Please explain, in one to three sentences, why the court order excerpt below has Plaintiff ordered to provide full and complete responses to Interrogatory No. 8.

> [EXCERPT PROVIDED]
········

In Interrogatory No. 8, Pierce asked Plaintiff to “[e]xplain what facts [he] has that support the allegation/contention that ‘prior express consent' was required, as alleged in the [Amended Complaint], at ¶ 21.” (Docket No. 63-1 at 2). Specifically, this paragraph of the Amended Complaint alleges that “[i]n order to promote himself for the election, Brock Pierce placed pre-recorded calls to consumers' cellular telephone numbers without first obtaining their prior express consent.” (Docket No. 35 ¶ 21) (emphasis added). In his answers to the interrogatory, Plaintiff merely responded that in the Complaint, he did not allege that prior express consent was required, rather he alleged that “he and other consumers were called without prior express consent” and that “[t]his fact is based on Plaintiff's personal knowledge and complaints from other consumers.” (Docket No. 63-1 at 2-3). Plaintiff neither objected to nor provided a full response explaining the factual basis of this personal knowledge, specifically with regards to other consumers. What knowledge Plaintiff possesses to establish that he and others were contacted without their consent is relevant Plaintiff's own case, the similarity of class members, and Defendant's affirmative defenses. Plaintiff is thus ORDERED to provide full and complete responses to Interrogatory No. 8.

3. Phone plan information (RFP Nos. 7-9)

Defendant requested that Rowan produce “copies of any subscriber agreements, telephone plans, customer account notes, account or billing statements, invoices, and telephone bills” for both: (a) the phone that purportedly received the call from Pierce's campaign (RFP No. 7); and (b) any phone registered to Plaintiff since May 6, 2017 (RFP No. 8). (Docket No. 61-3 at 3). Additionally, in RFP No. 9, Pierce asked that Plaintiff produce the terms of the mobile plan for the phone that purportedly received the call from the campaign. Plaintiff objects to these requests because they are overbroad, harassing, irrelevant, and disproportional to the needs of the case. (Docket No. 63-2 at 23). However, Rowan asserts that he produced the billing summary for the month when the prerecorded voicemail at issue was received and that he will also produce his plan for that month. Id. Pierce posits that Plaintiff has yet to produce said plan.

········

> [DATA PROVIDED]
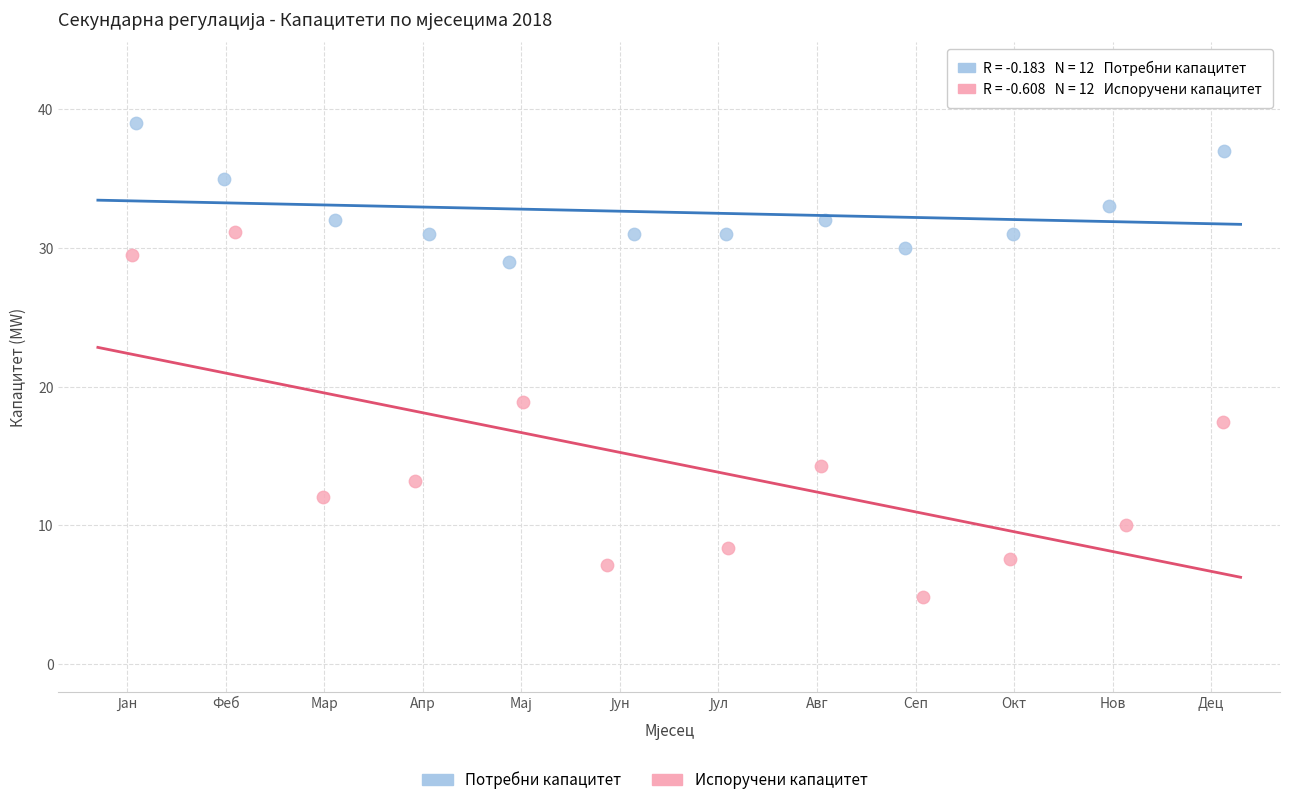

Which series reaches the maximum Y coordinate?

Потребни капацитет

········

> [ANSWER SECTION] Plaintiff neither objected to the interrogatory nor fully explained the factual basis of his personal knowledge, especially regarding other consumers. What he knows about whether he and others were contacted without consent is relevant to his own case, to the similarity of class members, and to Defendant's affirmative defenses.